Une belle démonstration de géopolitique
Dans la Sierra Leone en 1992, Neal, douze ans, et Saad, le fils du directeur de la compagnie De Beers pour la région, veulent montrer à leur amie Eden une surprise en forêt. Sur place, ils perçoivent des présences et se cachent. Ils voient passer des rebelles du RUF (Revolutionary United Front) qui viennent voler les diamants extraits de la mine. Ils assistent à l’exécution sauvage du père de Saad.
Neal, affolé par la tournure des événements, part retrouver son père, resté dans son atelier, en ville. Ce qu’il découvre le met dans une rage folle. Il tue deux rebelles avant d’être capturé et emmené après avoir été forcé de faire un acte abominable.
De nos jours, Tanya Rigal, journaliste à Mediapart, est convoquée par la police dans la chambre d’un hôtel genevois où l’informateur qu’elle devait rencontrer a été assassiné. Elle trouve sur place une femme, Amanda Sharp, qui se présente comme faisant partie du département d’État, en fait de la CIA.
James Songbono se présente à la prison de Frankland, au Royaume-Uni, pour le poste de médecin. Après de nombreuses missions éprouvantes pour MSF, il éprouve le besoin de souffler. Compte tenu de ses références, il est embauché.
Neal n’a pas d’autre choix que se soumettre à l’autorité de Cobra, le chef du groupe rebelle. Sous la férule d’un vieux soldat, Le Sergent, il devient un guerrier, un tireur d’élite, ayant toujours, toutefois, l’espoir de pouvoir retrouver sa mère.
Tanya se retrouve impliquée dans une affaire terrible quand elle découvre que c’est le tueur de son informateur qui lui a donné rendez-vous à Genève et qui lui a envoyé un dossier plus qu’explosif… Un tueur qui la connaît, qui sait où elle habite…

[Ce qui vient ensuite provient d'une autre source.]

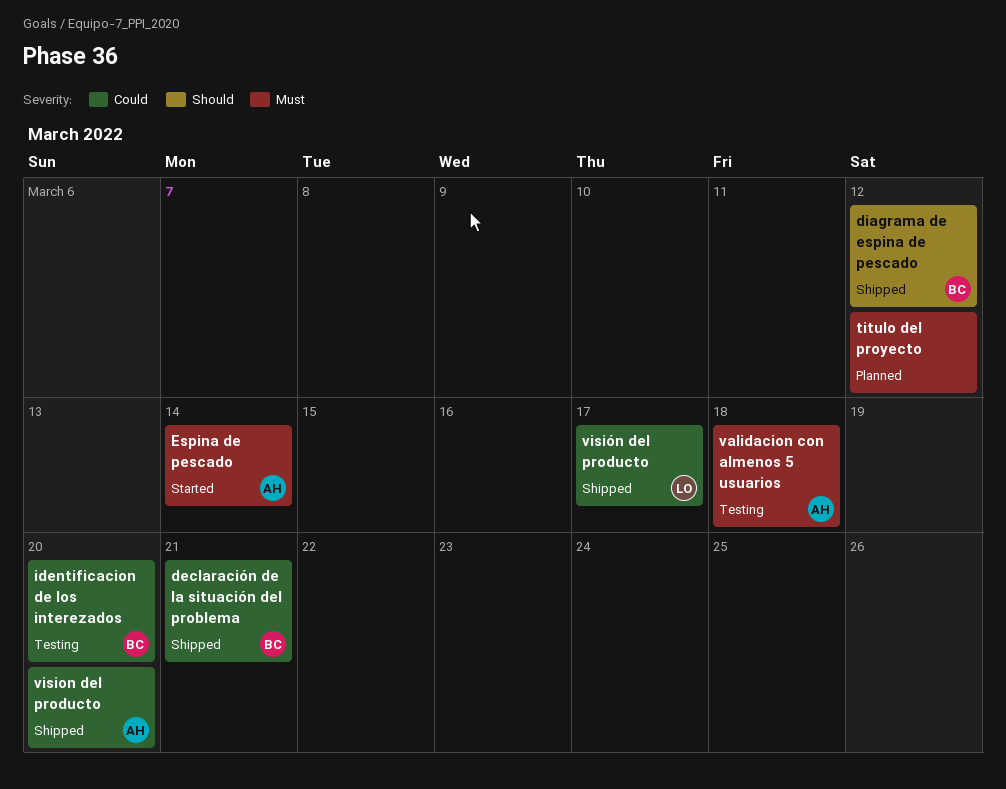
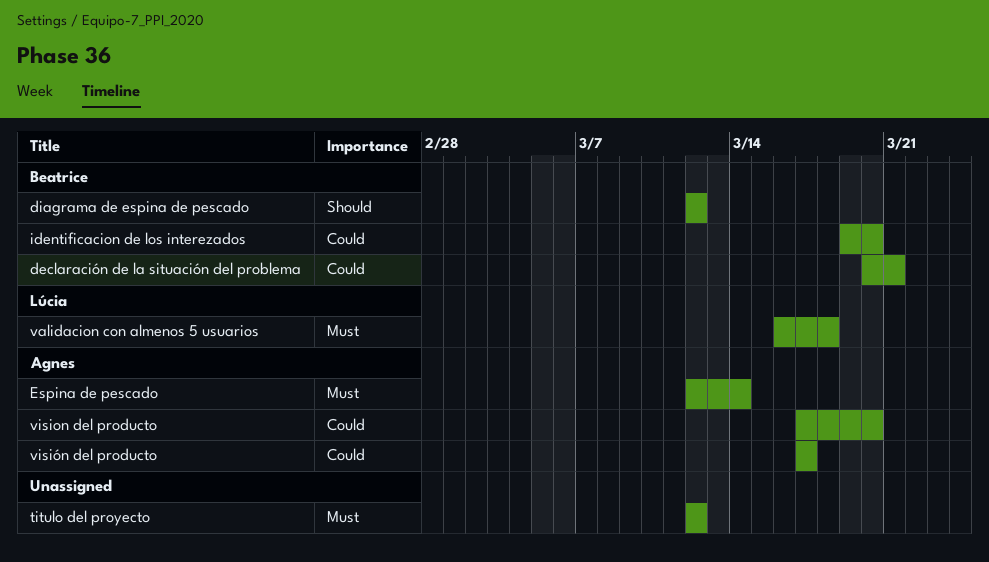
validacion con almenos 5 usuarios, owner: Agnes -> Lúcia
visión del producto, owner: Lúcia -> Agnes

Le romancier propose de suivre trois parcours, à des époques différentes, parcours dont la progression est faite de violences et de carnages. Autour des années où l’enfant-soldat Neal participe aux actions révolutionnaires, plus des pillages qu’une recherche d’amélioration sociale des populations, la quête de Tanya pour comprendre des rouages ténébreux et la poursuite d’un objectif longtemps mystérieux de James, l’auteur tisse des trames d’une grande tension, des intrigues d’une belle efficacité.
Il aborde de front le sort des enfants-soldats, le pillage des richesses, le trafic des diamants. Il dépeint ces groupes armés qui, sous prétexte de restituer le pouvoir au peuple, sont aussi des outils de prédation des ressources. Il cite les interventions à contretemps de l’ONU, du FMI où des technocrates prennent des décisions sans connaître l’état des lieux, les buts des protagonistes, des choix ineptes pris du fond de bureaux climatisés selon des dogmes politiques et économiques dépassés, d’un autre âge. Il décrit des militaires de l’armée du Congo, de piètres combattants plus doués pour la rapine, pour tabasser des civils désarmés, violer les femmes et des enfants.
Chaque protagoniste fait l’objet d’un portrait détaillé revenant sur les origines, les ethnies, l’entourage qui gravite autour de lui, son environnement et peaufine des caractères, des profils psychologiques particulièrement étudiés. Avec ces personnages, c’est la description au vitriol, mais si proche d’une réalité, de situations en Afrique, de concurrence entre des services, de représailles. Entre les mercenaires, les services plus ou moins secrets, le journalisme d’investigation, il y a matière à se régaler des péripéties et des nombreux rebondissements.
De la Sierra Leone à Genève, de Washington à Frankland, de Paris au Cap, de Monrovia à Nice le romancier détaille le destin fracassé de Nael, la quête de vérité de Tanya, la vengeance de James ne laissant aucun répit à son lecteur tant la tension s’amplifie.
Avec Un coin de ciel brûlait (vers emprunté à Jacques Brel), Laurent Guillaume signe un roman noir géopolitique qui accroche l’intérêt par la justesse de ses propos et la tonicité des actions.
serge perraud
Laurent Guillaume, Un coin de ciel brûlait, Folio, coll. “Policier” n° 965, juin 2022, 464 p. – 8,20 €.